As our trip along the Montana Dinosaur Trail continues, we have managed to hit two museums and a state park in one day.

Makoshika State Park (https://mtdinotrail.org/makoshika-state-park/) near Glendive, Montana, has a small but informative dinosaur museum in the park visitor center. The park is in the Hell Creek Formation, which is famous for all those dinosaurs that make it into the movies. Of course, it’s the Cretaceous, not so much the Jurassic.
And yes, I did get to see the K-T boundary. Well, it had to be pointed out to me, but that’s where it is. Also, this park still calls it the K-T boundary, for the Cretaceous and the Tertiary periods. Apparently the new term is the K-Pg boundary, with “Paleogene” being the replacement.
Anyhow, below the K-T line you find dinosaurs; above that, no dinosaurs and not a lot else for however long it took for life to find a way to recover from the Chicxulub impact 66 million years ago.

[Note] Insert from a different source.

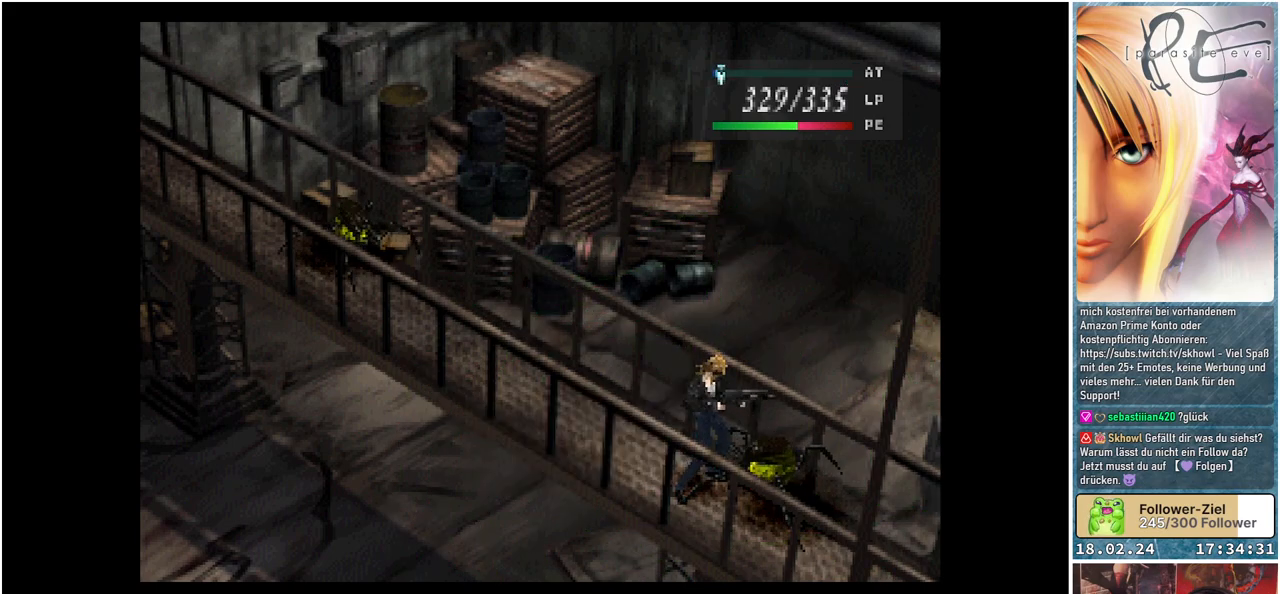
{"buttons": [], "events": []}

My knowledge of dinosaurs is largely a collection of factoids, which rarely comes into a coherent picture of life long ago. But the factoids can be cool.
The Makoshika display had interesting bits about the big frill on the Triceratops. It had a lot of blood vessels, which possibly fed a network of feathers or a colorful keratin sheath. Elsewhere I’ve seen that the horns of an adult Triceratops are actually hollow and wouldn’t be much use for self defense. Perhaps it was just a showy display to attract the lady Triceratops?

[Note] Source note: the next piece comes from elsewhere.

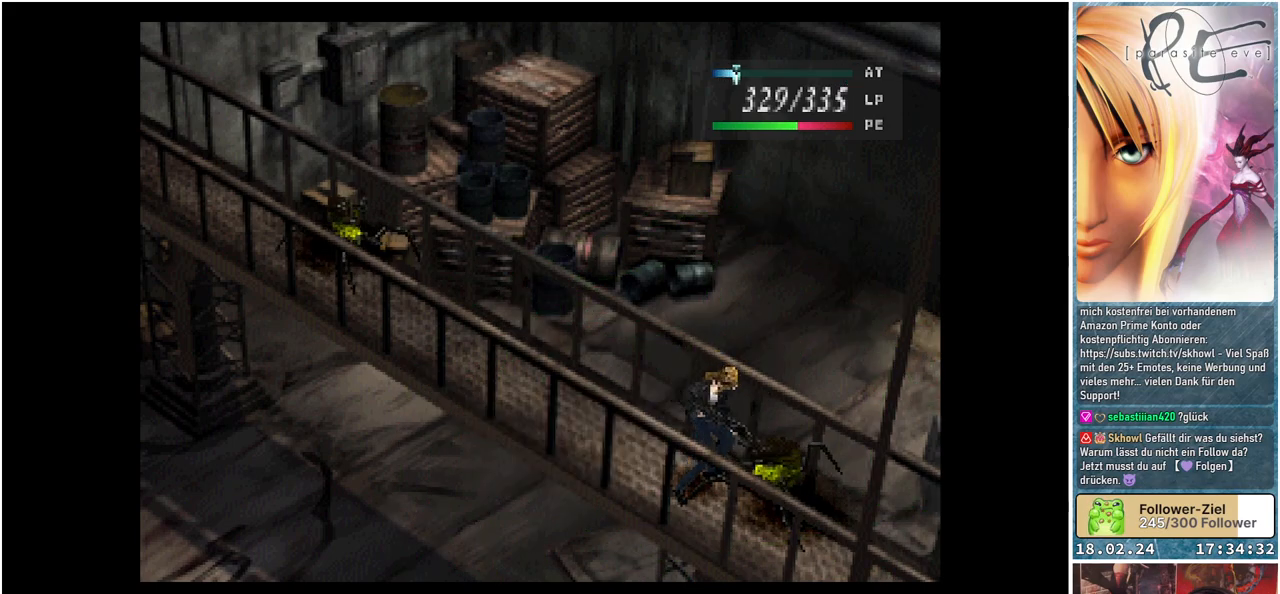
{"buttons": [], "events": []}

We also drove into the state park, if only as far as the pavement went. You know the book “Where the Sidewalk Ends”? We went past that, to where the pavement ends! Also found out that a 15% grade is pretty darn steep. Not quite as bad as going up Mount Nebo near Dardanelle, Arkansas, but pretty serious. We climbed it without the trailer attached, of course.
Again, we’re lucky that the area has had so much rain, more rain than usual for this time of year. As in Theodore Roosevelt National Park (more on that in another post), we were delighted to see so many flowers, including the Prairie Echinacea. Even so, it’s getting pretty dry here.
The other museum on the dinosaur trail is the Frontier Gateway Museum (https://mtdinotrail.org/frontier-gateway-museum/), which is mostly a repository of information and artifacts from the area’s history. Still, it has a nice section on fossils, including a locally discovered example of a Struthiomimus, which is an analog of today’s ostrich.

The museum also has a tribute to Doc Hiatt, who spent 35 years collecting in the badlands. He’s another of the many amateurs who have contributed much to paleontology and geology in the area.

Then there is the tribute to “Cousin” Clyde Lamb, who probably is no relation since he could actually draw. Local kid achieves measure of fame with cartoons.